NBA Giant

Posted by Speakeasy News > Sunday 16 February 2020 > In the News Shine Bright Collège


Kobe Bryant was a hero to basketball fans in the U.S.A. and around the world. They were devastated to learn about the former NBA star’s death in a helicopter crash on 26 January, along with his 13-year-old daughter Gianna and seven others.

Her coaches said Gianna, the second-oldest of Bryant's four daughters,  was destined to follow in her father’s footsteps, although she had only been playing for a couple of years. Her first sporting love had been soccer.

Kobe had retired in 2016 but had taken up coaching, including his daughter’s team.
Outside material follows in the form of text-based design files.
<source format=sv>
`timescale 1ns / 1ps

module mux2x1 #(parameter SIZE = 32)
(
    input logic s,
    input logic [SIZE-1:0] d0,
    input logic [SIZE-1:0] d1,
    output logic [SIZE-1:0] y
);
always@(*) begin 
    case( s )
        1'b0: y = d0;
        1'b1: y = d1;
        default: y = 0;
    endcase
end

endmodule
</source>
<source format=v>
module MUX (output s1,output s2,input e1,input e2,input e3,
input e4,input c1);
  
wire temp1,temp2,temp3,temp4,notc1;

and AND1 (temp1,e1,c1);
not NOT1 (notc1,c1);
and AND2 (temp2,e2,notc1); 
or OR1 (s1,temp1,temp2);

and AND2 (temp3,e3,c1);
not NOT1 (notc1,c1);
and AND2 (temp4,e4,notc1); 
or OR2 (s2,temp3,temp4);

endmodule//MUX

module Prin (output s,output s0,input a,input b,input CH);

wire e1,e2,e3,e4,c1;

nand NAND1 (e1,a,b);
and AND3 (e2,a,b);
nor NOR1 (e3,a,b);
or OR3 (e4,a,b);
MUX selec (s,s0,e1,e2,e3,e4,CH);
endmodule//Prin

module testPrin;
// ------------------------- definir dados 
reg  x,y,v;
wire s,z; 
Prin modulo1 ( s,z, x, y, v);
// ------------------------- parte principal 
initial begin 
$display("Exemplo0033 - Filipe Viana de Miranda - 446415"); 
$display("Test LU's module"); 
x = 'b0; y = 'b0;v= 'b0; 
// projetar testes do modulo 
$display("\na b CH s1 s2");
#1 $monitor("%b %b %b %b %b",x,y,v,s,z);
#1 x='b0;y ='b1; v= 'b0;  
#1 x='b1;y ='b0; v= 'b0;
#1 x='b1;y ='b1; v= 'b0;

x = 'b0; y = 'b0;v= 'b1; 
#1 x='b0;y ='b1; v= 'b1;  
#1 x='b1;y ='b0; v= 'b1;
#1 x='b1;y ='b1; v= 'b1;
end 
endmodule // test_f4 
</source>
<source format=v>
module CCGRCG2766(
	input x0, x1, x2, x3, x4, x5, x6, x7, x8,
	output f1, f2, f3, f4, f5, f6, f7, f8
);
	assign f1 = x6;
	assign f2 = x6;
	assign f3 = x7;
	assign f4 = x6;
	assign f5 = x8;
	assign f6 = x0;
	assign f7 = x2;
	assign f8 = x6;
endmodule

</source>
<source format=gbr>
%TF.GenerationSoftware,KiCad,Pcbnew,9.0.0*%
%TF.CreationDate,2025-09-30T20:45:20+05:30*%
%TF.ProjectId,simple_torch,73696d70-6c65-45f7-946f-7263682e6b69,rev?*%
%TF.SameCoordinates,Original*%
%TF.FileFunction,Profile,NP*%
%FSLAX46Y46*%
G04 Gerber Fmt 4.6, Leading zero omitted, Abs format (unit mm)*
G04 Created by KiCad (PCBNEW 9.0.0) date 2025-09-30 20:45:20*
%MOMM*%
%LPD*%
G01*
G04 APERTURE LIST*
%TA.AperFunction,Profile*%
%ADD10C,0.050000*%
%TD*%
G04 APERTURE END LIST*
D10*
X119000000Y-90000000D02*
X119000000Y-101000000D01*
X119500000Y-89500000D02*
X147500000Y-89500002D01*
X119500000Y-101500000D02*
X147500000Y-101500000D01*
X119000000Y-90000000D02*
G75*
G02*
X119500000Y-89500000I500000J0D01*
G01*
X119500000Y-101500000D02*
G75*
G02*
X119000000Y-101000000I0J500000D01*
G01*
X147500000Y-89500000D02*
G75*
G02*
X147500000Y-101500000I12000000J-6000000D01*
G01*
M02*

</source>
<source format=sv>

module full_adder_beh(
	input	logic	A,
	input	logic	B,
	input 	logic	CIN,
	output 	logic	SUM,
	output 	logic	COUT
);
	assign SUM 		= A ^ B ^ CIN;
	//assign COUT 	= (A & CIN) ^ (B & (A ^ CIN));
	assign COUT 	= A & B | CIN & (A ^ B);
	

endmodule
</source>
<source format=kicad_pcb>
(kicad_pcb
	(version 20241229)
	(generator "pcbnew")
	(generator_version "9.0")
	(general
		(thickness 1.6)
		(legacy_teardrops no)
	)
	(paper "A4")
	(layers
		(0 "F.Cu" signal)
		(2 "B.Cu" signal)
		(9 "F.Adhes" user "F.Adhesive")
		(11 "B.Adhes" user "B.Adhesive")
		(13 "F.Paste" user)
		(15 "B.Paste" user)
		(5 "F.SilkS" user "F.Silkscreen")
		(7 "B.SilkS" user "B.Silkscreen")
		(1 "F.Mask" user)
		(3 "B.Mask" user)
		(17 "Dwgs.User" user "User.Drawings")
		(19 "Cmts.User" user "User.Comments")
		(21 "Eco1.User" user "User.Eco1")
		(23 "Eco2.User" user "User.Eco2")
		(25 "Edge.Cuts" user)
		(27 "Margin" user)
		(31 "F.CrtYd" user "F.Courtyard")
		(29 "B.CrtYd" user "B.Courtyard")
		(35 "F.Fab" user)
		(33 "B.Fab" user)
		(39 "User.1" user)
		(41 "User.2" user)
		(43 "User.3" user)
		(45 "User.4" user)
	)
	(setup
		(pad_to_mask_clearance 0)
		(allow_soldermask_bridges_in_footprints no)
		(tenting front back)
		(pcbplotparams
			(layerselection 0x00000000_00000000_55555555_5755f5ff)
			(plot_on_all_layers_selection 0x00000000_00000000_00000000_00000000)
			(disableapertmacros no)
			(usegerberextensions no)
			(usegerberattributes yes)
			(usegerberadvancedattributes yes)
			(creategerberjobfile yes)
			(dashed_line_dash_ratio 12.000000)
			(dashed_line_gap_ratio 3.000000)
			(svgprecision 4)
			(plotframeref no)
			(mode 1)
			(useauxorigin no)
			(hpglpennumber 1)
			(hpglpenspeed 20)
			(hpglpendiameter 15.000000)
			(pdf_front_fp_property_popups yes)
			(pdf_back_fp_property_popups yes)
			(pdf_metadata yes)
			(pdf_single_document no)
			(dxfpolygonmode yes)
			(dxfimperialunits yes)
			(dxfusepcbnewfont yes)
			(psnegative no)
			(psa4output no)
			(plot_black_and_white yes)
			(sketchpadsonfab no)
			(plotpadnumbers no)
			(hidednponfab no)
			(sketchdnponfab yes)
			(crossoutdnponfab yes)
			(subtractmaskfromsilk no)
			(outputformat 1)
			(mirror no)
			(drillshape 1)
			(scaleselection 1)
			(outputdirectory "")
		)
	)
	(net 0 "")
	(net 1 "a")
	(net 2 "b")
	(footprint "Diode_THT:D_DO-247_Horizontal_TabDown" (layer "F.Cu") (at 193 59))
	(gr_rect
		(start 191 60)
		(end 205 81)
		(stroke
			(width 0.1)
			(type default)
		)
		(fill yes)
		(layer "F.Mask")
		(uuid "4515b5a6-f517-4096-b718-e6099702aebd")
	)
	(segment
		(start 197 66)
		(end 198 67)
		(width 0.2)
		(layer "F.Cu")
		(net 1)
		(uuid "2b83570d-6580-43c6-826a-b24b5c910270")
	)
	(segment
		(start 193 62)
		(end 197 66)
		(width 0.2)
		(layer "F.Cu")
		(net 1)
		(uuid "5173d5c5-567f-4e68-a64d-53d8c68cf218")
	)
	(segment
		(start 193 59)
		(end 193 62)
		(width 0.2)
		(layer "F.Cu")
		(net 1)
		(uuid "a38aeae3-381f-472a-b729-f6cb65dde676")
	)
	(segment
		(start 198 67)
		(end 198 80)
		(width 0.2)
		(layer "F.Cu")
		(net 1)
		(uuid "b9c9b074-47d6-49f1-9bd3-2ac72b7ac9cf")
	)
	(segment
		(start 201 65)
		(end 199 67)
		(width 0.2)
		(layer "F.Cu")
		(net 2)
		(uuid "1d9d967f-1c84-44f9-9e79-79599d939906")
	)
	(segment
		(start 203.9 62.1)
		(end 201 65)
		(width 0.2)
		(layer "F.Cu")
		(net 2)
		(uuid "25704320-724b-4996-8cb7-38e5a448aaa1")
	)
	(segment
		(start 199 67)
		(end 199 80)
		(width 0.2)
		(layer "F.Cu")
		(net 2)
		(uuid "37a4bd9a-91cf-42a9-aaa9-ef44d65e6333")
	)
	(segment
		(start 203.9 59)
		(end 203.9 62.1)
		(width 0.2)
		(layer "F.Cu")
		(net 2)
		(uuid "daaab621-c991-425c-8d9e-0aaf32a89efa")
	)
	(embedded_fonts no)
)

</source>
Two of her teammates also died in the fatal crash.

There are NBA players, NBA stars and NBA legends. Bryant was definitely in the last category. No more than one or two players in a generation reach those heights. He was spoken of in the same breath as Michael Johnson, Shaquille O’Neal and LeBron James. The sort of players whose fame spreads far beyond the realm of basketball or even sports fans.
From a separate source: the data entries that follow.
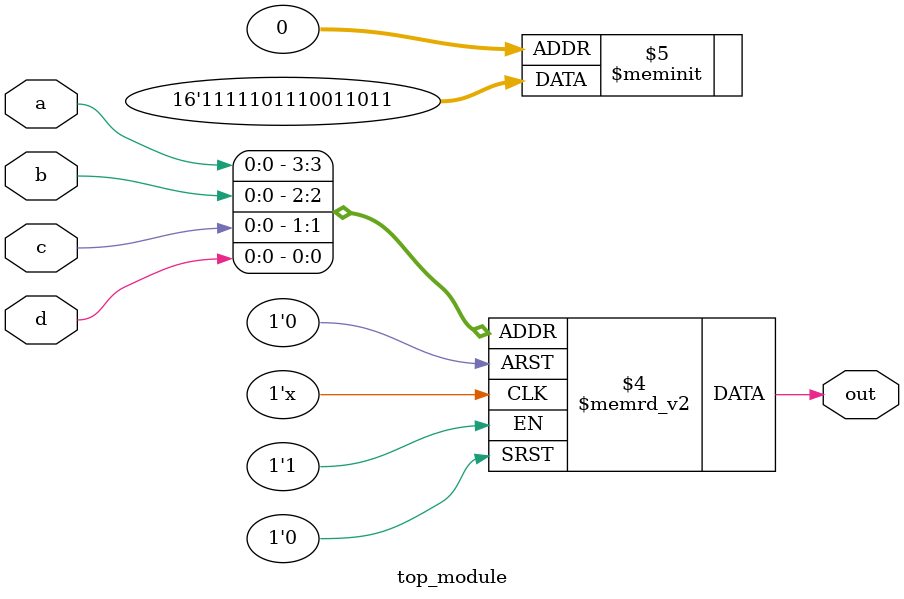
<source format=sv>
module top_module (
	input a, 
	input b,
	input c,
	input d,
	output reg out
);

	// Implement the circuit described by the Karnaugh map

	always @(*)
	begin
		case ({a, b, c, d})
			4'b0000: out = 1;
			4'b0001: out = 1;
			4'b0010: out = 0;
			4'b0011: out = 1;
			4'b0100: out = 1;
			4'b0101: out = 0;
			4'b0110: out = 0;
			4'b0111: out = 1;
			4'b1000: out = 1;
			4'b1001: out = 1;
			4'b1010: out = 0;
			4'b1011: out = 1;
			4'b1100: out = 1;
			4'b1101: out = 1;
			4'b1110: out = 1;
			4'b1111: out = 1;
			default: out = 0;	
		endcase
	end

endmodule

</source>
Bryant grew up in Europe, the family following his father’s post-NBA basketball career.

Kobe himself had an atypical career. He chose to forgo the standard route of college basketball despite several offers of scholarships, preferring to go straight into the professional league from high school. And he played with the same team for his entire career, the LA Lakers. He won the NBA Championship title five times with the team, as well as two Olympic gold medals, in 2008 and 2012.

He played in the NBA All-Star game 18 times, winning the MVP (Most Valuable Player) award in 2008. On 16 February, during this year's All-Star weekend in Chicago, it was announced that the All-Stars MVP award will be renamed in Bryant's honour.

Off the court, a shadow was thrown over his career when he was charged with sexual assault in 2003. His accuser, a 19-year-old spa employee, ultimately refused to testify, allegedly after initmidation by Bryant's defence team, but Bryant settled a civil suit with her and publicly apologised.

Dear Basketball
As well as a charitable foundation, his coaching and basketball summer camps, Bryant had been working on producing films.

When he announced his retirement from the Lakers, he did so with a poem, entitled "Dear Basketball". He worked with animator Glen Keane to turn it into a short film, which won an Oscar in 2018. It includes the lines:

I’m ready to let you go.
I want you to know now
So we both can savor every moment we have left together.
The good and the bad.
We have given each other
All that we have.

As it turned out, the time left to savor was tragically short.